# Dataset extract:
# # #

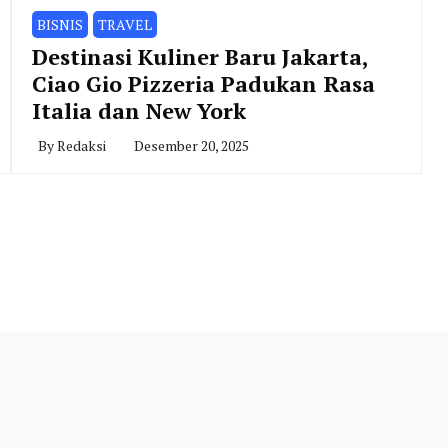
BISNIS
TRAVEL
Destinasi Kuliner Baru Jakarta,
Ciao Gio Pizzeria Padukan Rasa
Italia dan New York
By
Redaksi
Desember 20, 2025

# # #

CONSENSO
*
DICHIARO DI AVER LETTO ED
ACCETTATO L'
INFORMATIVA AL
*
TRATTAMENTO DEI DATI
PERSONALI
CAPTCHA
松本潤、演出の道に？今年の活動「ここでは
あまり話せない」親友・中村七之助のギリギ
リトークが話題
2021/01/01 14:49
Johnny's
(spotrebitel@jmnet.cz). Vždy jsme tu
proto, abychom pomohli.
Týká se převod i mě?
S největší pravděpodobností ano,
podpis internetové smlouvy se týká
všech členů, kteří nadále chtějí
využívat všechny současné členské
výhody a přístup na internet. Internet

# # #

# Exercise:
How many lines in the listing above contain the word "členské", matching case exactly? Reply with the number only.

# Output:
1